Loopのコンポーネントは2021年に先行発表されている。2023年3月、Loopアプリのパブリックプレビューが発表され、そして同年11月に一般提供を開始した。本記事では一般提供版のLoopの機能を紹介する。
Collaborative notes:より良いミーティングのために
仕事が進化し続けている現在でも、会議は人とつながり、情報を共有し、意思決定を行うための重要な手段であることに変わりはない。しかし、会議はデジタル負債の大きな原因となっており、ミーティングは時間を効果的に使い、予約の取りすぎやストレスを軽減するための施策が必要だ。
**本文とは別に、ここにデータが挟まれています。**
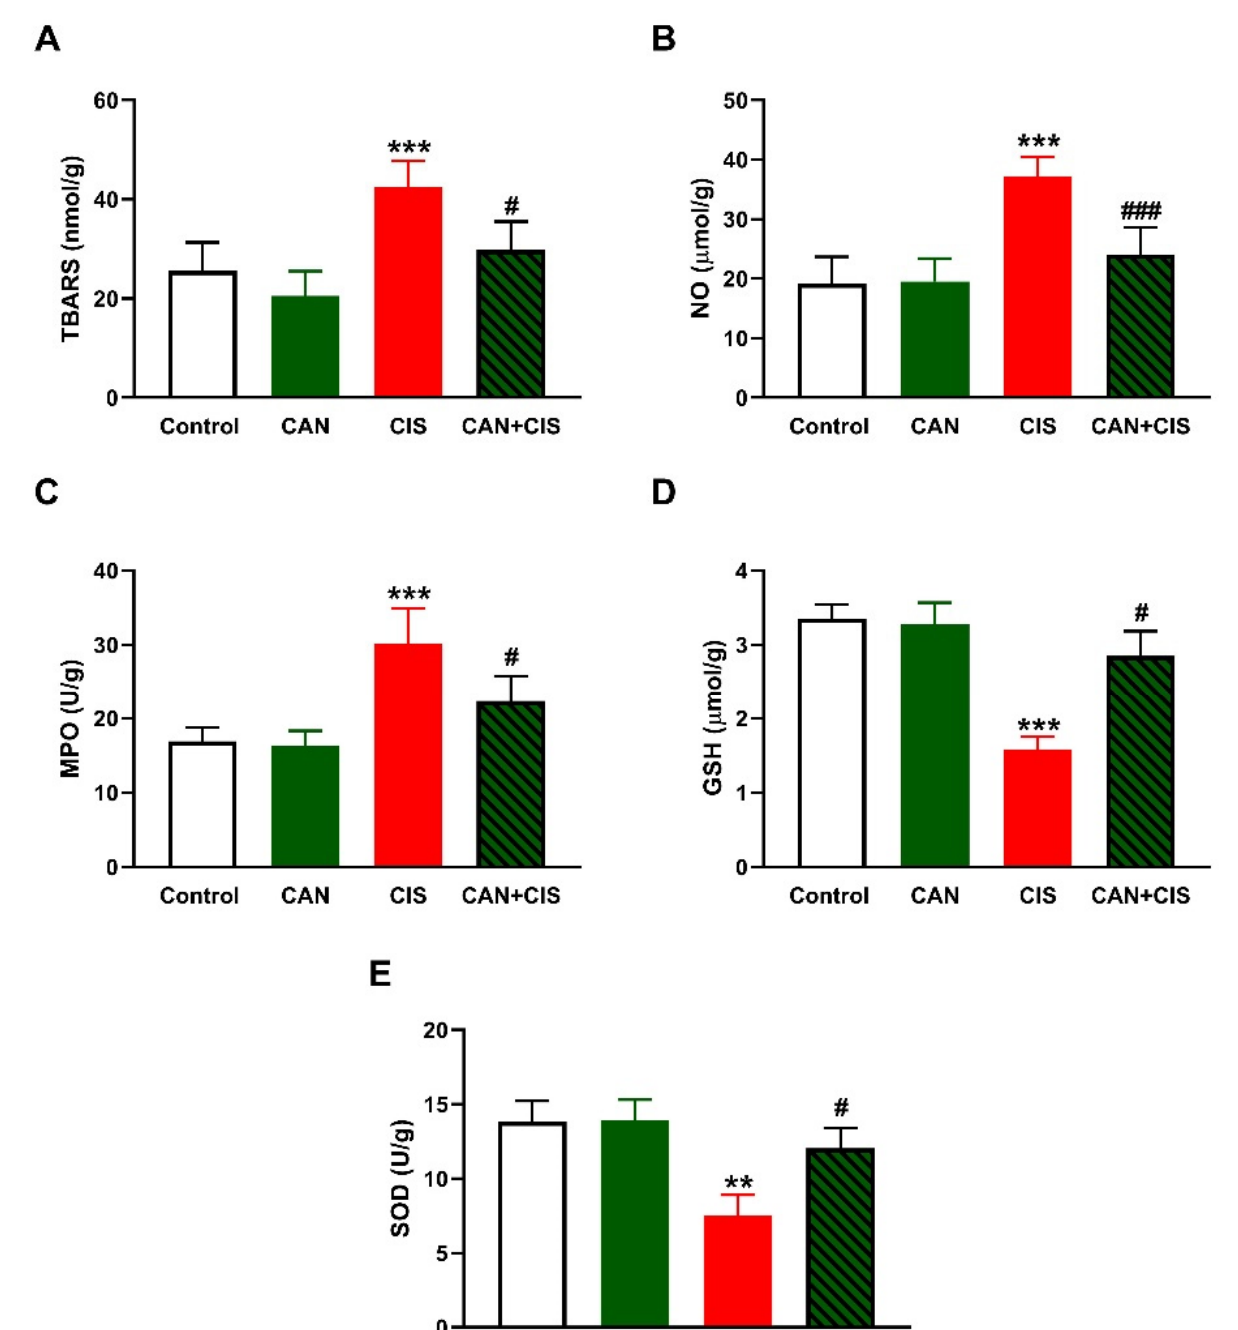
Figure 2. CAN attenuated CIS-induced oxidative stress in the lungs of rats. CAN decreased ( A ) TBARS, ( B ) NO, and ( C ) MPO activity, and increased ( D ) GSH and ( E ) SOD activity in CIS-administered rats. Data are Mean ± SEM, ( n = 8). ** p < 0.01 and *** p < 0.001 versus Control. # p < 0.05 and ### p < 0.001 versus CIS.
この改革の一環として、Microsoftは「Collaborative notes」を発表した。Collaborative notesでは、Microsoft 365のAIアシスタント「Copilot」がメモを取り、提案されたタスクをノートに追加する。そのため、人間は会話に集中することができる。メモを会議参加者全員が表示および編集できるようにするには、会議の参加者のうち1人だけがCopilotのライセンスを持つ必要がある。このCopilotの機能は、2024年のプレビュー版で展開される予定だ。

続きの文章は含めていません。